In den letzten Jahren ist ein Trend zu immer längeren Teleskopauslegern zu beobachten. Während vor ca. 25 Jahren bei Teleskopkranen in der 300 Tonnen-Tragkraftklasse eine maximale Teleskopauslegerlänge von 60 Metern genügte, dürfen es heute gerne 80 Meter oder sogar 90 Meter bei einem sechsachsigen Mobilkran sein. Mit den über die Jahre gewachsenen Auslegerlängen rückt ein Thema in den Fokus, das vor 25 Jahren zwar auch präsent war, jedoch kaum bemerkt wurde: Die zusätzliche Krümmung des Teleskopauslegers infolge Erwärmung durch Sonneneinstrahlung.

Gerade an kalten und zugleich klaren Wintertagen, wenn sich die der Sonne zugewandte Seite des Teleskopauslegers erwärmt, die gegenüberliegende abgeschattete Seite jedoch auf der niedrigen Umgebungstemperatur beharrt, zeigt sich dieser Effekt durch eine deutliche Vergrößerung der seitlichen Krümmung des Teleskopauslegers. Insbesondere in steiler Auslegerstellung wird die initiale seitliche Krümmung infolge einseitiger Erwärmung durch die Hublast noch überproportional verstärkt.

Die Größe der seitlichen Verformung des Teleskopauslegers infolge Erwärmung wird maßgeblich durch drei Faktoren bestimmt:

  • Temperaturdifferenz zwischen linker und rechter Seite des Teleskopauslegers: Je höher der Temperaturunterschied, desto größer die seitliche Verformung.
  • Ausfahrlänge des Teleskopauslegers: Je länger der Ausleger, desto größer die seitliche Verformung.
  • Querschnittsbreite der einzelnen Teleskopauslegerteile: Je schmaler der Ausleger, desto größer die seitliche Verformung.

Überträgt man diese Annahmen auf einen konkreten Teleskopausleger und berücksichtigt, dass sich dieser durch die einseitige Ausdehnung zusätzlich kreisförmig krümmt, wird die Formel zur Berechnung der Verformung infolge Wärmeausdehnung noch etwas komplexer. Beim LTM 1230-5.1 kommt man so beispielsweise bei einer maximalen Teleskopauslegerlänge von 75 Metern auf eine seitliche Verformung des Auslegerkopfes von 0,66 Metern bei einer Temperaturdifferenz von 20 Grad zwischen linker und rechter Seite des Teleskopauslegers allein durch die Wärmeausdehnung des Stahls. Wird der auf 75 Meter ausgefahrene Teleskopausleger in steilstmöglicher Auslegerstellung zusätzlich durch sein Eigengewicht und durch die in dieser Stellung maximale Traglast von 11,4 Tonnen belastet, kann sich die seitliche Verformung auf bis zu 2,8 Meter vergrößern.

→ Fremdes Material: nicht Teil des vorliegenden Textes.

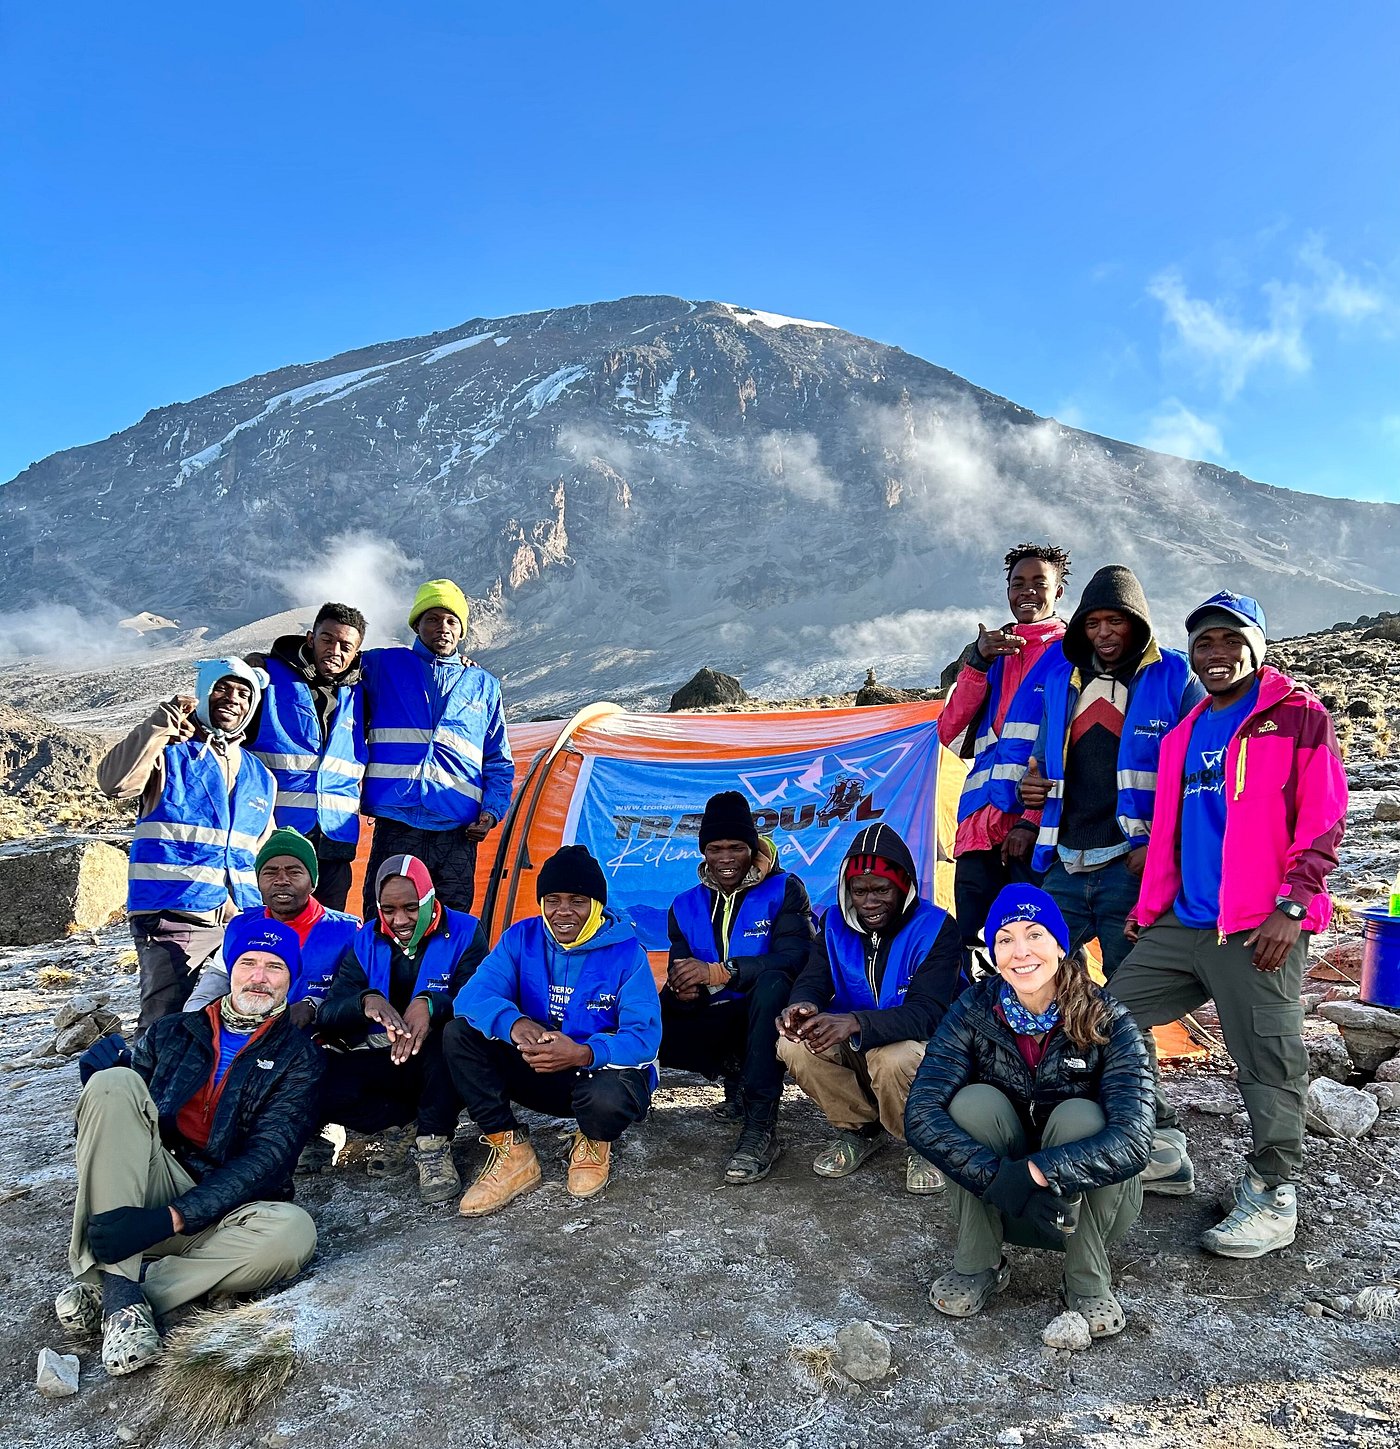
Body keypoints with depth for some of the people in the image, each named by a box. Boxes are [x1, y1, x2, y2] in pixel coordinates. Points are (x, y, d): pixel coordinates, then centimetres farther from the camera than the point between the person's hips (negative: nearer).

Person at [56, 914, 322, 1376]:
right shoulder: (171, 1033, 14)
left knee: (293, 1233, -34)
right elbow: (113, 1113, 14)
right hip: (139, 1195, 2)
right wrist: (105, 1071, -9)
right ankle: (119, 1284, -28)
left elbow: (268, 1156, -9)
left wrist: (173, 1217, -21)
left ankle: (102, 1286, -21)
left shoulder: (297, 1056, 3)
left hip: (220, 1210, -2)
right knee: (113, 1082, -21)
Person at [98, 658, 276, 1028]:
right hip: (172, 919, -5)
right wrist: (158, 728, -27)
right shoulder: (168, 752, 1)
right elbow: (114, 783, -19)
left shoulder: (261, 778, 16)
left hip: (241, 924, 5)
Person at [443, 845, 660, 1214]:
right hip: (535, 1069, 4)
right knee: (460, 1032, -16)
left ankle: (594, 1142, 2)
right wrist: (513, 1023, -40)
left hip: (603, 1069, -3)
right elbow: (473, 994, -17)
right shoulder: (521, 938, -4)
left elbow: (644, 1036, -22)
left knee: (608, 1098, -39)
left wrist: (582, 1054, -41)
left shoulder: (626, 951, -14)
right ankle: (511, 1152, -6)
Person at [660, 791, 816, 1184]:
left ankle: (761, 1128, -34)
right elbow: (679, 976, 1)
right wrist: (682, 993, -26)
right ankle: (734, 1073, 3)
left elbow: (795, 957, -23)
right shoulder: (685, 906, 6)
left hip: (769, 1014, -4)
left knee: (773, 980, -38)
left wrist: (717, 972, -32)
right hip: (717, 1022, 4)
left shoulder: (784, 890, -7)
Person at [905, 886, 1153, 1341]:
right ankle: (978, 1267, -7)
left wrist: (1041, 1172, -43)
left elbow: (1133, 1139, -31)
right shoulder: (973, 1011, -16)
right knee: (974, 1101, -25)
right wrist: (997, 1177, -39)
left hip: (1090, 1200, -1)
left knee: (1079, 1116, -29)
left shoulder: (1107, 1022, -20)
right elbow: (921, 1114, -26)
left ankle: (1088, 1281, -8)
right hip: (997, 1201, 1)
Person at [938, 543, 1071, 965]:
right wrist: (977, 662, -1)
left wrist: (1035, 819, -15)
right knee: (969, 945, 4)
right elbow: (952, 735, 10)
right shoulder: (990, 650, 21)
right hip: (981, 821, 5)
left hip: (1038, 825, -5)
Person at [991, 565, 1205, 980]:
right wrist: (1022, 785, -3)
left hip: (1132, 863, -4)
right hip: (1061, 864, 4)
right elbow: (1017, 747, 18)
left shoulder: (1174, 678, 0)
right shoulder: (1054, 669, 11)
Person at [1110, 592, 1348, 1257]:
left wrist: (1293, 907, -14)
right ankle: (1162, 1151, 21)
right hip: (1183, 924, 7)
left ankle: (1273, 1197, 16)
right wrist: (1148, 910, 17)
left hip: (1262, 930, -7)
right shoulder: (1183, 734, 17)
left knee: (1268, 1062, -1)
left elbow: (1323, 822, -7)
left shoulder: (1299, 715, -2)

Umfangreiche Messungen bei Liebherr haben ergeben, dass eine Temperaturdifferenz von 20 Grad zwischen linker und rechter Seite des Teleskopauslegers mit guter Näherung einen Grenzwert darstellt. Die daraus resultierende seitliche Verformung des Auslegers ist in der statischen Berechnung des Krans berücksichtigt. Somit kann der Kran bis zu dieser Temperaturdifferenz sicher innerhalb der gültigen Traglasttabelle betrieben werden. Nichtsdestotrotz kann die seitliche Verformung des Teleskopauslegers manchmal stören. Dem kann der Kranführer entgegensteuern, indem er den Oberwagen um 180° dreht, um die vorher abgeschattete Seite des Teleskopauslegers zu erwärmen. Auch ein Wechsel zu einer höheren Einscherung vermindert die Kraft im rückziehenden Anteil des Hubseils vom Rollenkopf zur Winde und damit die seitliche Verformung des Auslegers unter Last.

Dieser Artikel erschien im UpLoad Magazin 01 | 2024.